If we happen to know that the Wallis Product comes to \(\frac{\pi}{2}\) (see Wallis Product proved by higher-dimensional geometry and Wallis Product as instance of sine product), then we can conclude that \(F = \sqrt{2 \pi}\).

Actually, this just amounts to using the two-factor multiplication formula implicitly again to relate the Stirling constant to (-1/2)!, and then using the Wallis product to compute (-1/2)!. It’s not actually different from the previous. But some may enjoy seeing it presented in this language, instead of in terms of the multiplication formula language.

See also Donvolution, whose general formula tells us that in particular, the area of a quarter-circle of unit radius is given by \(\left(\frac{1}{2}\right)!^2\), so that \(\left(\frac{1}{2}\right)! = \sqrt{\pi}/2\) and thus \(\left(-\frac{1}{2}\right)! = \sqrt{\pi}\).

TODO

[TODO: Talk about the full Stirling series and how to derive it as a non-convergent asymptotic expansion. This should be viewed as a series for the trigamma function, as trigamma(z) = sum of B_n/z^(n + 1), using the +1/2 convention (B_n(1)). This can be seen be seeing that G(z) = sum of B_n z^n satisfies the formal recurrence that G(z/(1 - z)) - G(z) = z^2. See Proposition A.1 on page 241 of https://people.mpim-bonn.mpg.de/zagier/files/doi/10.1007/978-4-431-54919-2/curious-bernoulli.pdf. We can also see this just by using the full Euler-Maclaurin formula for integrating log(x!) from 0 to 1 using N steps, or for integrating log(x) from 0 to N using N steps.]
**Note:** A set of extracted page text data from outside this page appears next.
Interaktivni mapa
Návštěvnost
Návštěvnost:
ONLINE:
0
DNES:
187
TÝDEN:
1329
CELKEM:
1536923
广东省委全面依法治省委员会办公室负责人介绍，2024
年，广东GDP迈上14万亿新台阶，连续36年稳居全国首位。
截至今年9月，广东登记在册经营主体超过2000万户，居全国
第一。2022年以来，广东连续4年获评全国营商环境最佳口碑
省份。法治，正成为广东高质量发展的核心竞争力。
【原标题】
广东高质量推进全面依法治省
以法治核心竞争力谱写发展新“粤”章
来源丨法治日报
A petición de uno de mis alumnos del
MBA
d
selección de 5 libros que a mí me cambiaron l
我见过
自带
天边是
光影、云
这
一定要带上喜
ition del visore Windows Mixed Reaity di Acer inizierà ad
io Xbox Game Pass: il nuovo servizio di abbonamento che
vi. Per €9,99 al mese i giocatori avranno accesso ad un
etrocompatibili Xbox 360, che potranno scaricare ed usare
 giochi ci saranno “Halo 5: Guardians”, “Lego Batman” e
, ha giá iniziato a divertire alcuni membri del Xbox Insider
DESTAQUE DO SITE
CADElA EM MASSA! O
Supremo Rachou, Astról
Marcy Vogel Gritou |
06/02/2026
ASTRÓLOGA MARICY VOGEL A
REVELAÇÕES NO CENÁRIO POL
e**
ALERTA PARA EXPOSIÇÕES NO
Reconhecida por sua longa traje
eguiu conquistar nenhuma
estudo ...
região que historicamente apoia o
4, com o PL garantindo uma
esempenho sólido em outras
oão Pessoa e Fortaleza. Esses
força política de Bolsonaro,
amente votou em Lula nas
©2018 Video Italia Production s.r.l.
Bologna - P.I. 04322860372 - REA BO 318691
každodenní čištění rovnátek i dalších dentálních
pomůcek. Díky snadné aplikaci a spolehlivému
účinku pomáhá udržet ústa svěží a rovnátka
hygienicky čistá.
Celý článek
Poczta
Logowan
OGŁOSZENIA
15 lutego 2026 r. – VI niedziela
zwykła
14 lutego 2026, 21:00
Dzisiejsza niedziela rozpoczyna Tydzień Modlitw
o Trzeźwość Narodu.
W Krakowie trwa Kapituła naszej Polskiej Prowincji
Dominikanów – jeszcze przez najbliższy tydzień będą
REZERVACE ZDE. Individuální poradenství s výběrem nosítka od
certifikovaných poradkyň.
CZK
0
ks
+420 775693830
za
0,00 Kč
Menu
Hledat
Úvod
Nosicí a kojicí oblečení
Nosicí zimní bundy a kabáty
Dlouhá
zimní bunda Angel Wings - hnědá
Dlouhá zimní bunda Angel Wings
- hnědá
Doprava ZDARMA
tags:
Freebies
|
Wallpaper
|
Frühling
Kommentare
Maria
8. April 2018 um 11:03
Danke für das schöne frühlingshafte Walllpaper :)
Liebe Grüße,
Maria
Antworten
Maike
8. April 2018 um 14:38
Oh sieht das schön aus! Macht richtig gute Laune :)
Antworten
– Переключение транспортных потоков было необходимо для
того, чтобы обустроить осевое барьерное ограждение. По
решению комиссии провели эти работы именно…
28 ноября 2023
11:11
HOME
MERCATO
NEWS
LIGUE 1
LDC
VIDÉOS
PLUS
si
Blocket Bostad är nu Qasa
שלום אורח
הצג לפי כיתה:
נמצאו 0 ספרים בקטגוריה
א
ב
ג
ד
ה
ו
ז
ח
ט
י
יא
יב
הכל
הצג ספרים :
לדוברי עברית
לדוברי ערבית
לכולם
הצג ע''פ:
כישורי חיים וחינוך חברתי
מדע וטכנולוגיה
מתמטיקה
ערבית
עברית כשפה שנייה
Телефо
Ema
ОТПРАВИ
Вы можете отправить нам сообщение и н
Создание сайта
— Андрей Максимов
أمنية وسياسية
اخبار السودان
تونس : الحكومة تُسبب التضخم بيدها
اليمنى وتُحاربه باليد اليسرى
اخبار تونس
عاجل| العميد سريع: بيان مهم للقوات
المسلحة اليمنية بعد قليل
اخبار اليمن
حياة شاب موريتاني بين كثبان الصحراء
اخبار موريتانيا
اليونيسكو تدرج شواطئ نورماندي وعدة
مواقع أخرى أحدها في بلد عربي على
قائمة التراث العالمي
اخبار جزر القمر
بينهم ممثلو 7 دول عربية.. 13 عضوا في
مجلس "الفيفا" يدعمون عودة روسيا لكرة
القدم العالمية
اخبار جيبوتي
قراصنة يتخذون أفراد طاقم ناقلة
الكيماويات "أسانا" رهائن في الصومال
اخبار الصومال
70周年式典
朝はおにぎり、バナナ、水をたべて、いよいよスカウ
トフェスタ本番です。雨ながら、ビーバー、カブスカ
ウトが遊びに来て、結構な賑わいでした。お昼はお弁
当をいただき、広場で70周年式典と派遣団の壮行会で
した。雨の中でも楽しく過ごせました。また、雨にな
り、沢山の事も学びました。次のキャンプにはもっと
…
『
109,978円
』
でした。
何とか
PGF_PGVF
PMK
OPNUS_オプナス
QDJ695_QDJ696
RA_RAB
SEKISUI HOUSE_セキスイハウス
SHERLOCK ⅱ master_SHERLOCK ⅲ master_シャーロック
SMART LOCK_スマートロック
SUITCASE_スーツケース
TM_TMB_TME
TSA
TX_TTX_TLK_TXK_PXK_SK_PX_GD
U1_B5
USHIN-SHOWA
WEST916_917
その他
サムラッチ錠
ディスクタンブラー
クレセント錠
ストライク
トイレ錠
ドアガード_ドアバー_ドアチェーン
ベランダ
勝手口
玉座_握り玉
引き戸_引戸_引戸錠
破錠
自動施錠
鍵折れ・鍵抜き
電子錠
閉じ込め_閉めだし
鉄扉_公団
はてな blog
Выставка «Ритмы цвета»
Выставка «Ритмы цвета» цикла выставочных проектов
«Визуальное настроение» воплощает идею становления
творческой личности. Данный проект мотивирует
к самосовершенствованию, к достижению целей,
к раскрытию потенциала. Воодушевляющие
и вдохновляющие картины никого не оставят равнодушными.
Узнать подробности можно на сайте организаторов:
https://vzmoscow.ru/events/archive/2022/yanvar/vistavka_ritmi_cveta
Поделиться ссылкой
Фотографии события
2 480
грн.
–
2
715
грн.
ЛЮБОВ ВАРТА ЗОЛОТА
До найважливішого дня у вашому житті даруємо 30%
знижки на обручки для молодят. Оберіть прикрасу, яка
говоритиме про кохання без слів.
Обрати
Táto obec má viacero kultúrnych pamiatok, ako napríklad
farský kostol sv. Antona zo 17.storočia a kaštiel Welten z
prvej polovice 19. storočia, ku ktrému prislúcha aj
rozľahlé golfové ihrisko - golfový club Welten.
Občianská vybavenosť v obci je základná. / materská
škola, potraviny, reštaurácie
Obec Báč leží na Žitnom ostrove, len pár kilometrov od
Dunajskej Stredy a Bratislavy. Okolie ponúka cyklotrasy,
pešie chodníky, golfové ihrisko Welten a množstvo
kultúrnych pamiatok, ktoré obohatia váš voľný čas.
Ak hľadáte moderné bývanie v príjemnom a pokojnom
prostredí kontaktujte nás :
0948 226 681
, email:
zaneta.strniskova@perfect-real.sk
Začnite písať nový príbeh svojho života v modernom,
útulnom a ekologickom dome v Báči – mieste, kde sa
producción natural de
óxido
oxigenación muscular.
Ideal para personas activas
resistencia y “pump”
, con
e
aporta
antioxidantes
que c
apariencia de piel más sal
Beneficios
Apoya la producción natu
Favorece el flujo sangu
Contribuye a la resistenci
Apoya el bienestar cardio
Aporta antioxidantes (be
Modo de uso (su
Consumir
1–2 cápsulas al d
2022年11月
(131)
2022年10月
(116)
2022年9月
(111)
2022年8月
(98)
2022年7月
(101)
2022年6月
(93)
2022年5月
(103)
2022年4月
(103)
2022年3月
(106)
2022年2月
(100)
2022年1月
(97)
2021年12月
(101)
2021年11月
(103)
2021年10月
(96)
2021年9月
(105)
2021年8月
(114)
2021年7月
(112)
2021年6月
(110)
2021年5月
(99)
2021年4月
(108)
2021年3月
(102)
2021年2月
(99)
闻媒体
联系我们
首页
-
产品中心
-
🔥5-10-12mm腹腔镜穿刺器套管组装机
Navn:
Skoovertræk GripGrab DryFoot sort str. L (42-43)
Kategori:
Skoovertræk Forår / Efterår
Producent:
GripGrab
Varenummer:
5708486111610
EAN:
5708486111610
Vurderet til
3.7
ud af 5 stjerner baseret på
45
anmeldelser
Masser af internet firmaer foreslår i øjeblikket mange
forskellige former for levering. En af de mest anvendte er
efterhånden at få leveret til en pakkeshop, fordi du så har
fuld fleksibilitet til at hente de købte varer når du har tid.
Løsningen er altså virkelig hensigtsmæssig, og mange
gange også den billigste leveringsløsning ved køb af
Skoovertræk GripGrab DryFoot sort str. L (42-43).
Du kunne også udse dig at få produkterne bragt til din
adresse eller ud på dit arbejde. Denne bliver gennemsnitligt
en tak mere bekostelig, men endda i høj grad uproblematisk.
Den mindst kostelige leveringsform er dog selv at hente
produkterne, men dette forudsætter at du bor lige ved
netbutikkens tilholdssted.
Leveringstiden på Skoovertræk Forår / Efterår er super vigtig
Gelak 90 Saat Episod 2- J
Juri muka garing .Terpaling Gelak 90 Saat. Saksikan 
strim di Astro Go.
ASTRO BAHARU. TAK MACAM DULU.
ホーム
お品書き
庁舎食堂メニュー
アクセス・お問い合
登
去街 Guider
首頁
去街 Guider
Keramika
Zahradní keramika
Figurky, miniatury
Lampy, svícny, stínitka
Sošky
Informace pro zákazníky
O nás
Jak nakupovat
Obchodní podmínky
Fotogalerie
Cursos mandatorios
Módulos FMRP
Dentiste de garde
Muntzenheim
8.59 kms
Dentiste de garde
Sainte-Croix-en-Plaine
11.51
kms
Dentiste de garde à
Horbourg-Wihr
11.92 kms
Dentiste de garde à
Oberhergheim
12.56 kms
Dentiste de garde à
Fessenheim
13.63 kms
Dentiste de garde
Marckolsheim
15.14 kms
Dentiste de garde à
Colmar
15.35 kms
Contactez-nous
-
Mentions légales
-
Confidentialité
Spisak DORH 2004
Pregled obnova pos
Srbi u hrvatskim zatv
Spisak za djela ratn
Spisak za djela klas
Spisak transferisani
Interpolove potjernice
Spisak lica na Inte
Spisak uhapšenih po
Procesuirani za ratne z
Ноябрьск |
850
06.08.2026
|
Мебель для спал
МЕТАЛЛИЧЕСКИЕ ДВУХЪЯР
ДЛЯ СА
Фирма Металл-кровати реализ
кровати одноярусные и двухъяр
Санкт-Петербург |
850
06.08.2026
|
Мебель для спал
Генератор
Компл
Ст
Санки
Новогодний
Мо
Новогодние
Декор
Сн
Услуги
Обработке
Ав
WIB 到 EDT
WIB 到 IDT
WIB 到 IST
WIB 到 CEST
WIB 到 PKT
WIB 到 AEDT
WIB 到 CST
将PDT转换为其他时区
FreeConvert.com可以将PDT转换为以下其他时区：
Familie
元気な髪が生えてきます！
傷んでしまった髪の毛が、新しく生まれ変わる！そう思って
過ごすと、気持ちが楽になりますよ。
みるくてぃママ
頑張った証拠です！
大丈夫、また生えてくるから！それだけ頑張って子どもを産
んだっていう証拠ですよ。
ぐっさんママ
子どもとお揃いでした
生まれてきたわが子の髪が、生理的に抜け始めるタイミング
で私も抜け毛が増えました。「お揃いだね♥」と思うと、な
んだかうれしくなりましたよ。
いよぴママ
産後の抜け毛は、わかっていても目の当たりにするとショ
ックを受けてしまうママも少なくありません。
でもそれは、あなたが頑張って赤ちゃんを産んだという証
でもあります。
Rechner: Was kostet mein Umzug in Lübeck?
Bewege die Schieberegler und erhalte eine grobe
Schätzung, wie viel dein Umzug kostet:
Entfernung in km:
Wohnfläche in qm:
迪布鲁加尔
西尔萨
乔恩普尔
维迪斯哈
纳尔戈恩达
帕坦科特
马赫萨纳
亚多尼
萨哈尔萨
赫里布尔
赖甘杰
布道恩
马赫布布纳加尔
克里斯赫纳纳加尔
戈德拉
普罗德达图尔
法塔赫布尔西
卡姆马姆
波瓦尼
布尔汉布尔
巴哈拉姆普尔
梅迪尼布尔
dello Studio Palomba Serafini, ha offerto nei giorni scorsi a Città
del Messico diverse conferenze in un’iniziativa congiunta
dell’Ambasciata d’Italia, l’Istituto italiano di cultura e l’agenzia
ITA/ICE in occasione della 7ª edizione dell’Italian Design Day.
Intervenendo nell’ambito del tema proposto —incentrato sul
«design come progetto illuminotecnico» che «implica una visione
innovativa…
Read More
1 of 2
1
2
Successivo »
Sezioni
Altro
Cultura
[TODO: Note we can also derive the Stirling approximation from the infinite-factor multiplication formula, by considering (x + N)! as (N * (x/N + 1))!, maybe? This is sort of analogous to the step in the Stirling approximation where we approximate the discrete summation with a continuous integral. Well, some of the stuff we’ve written above about the relationship between the Stirling approximation and the multiplication theorem is already in this vein.]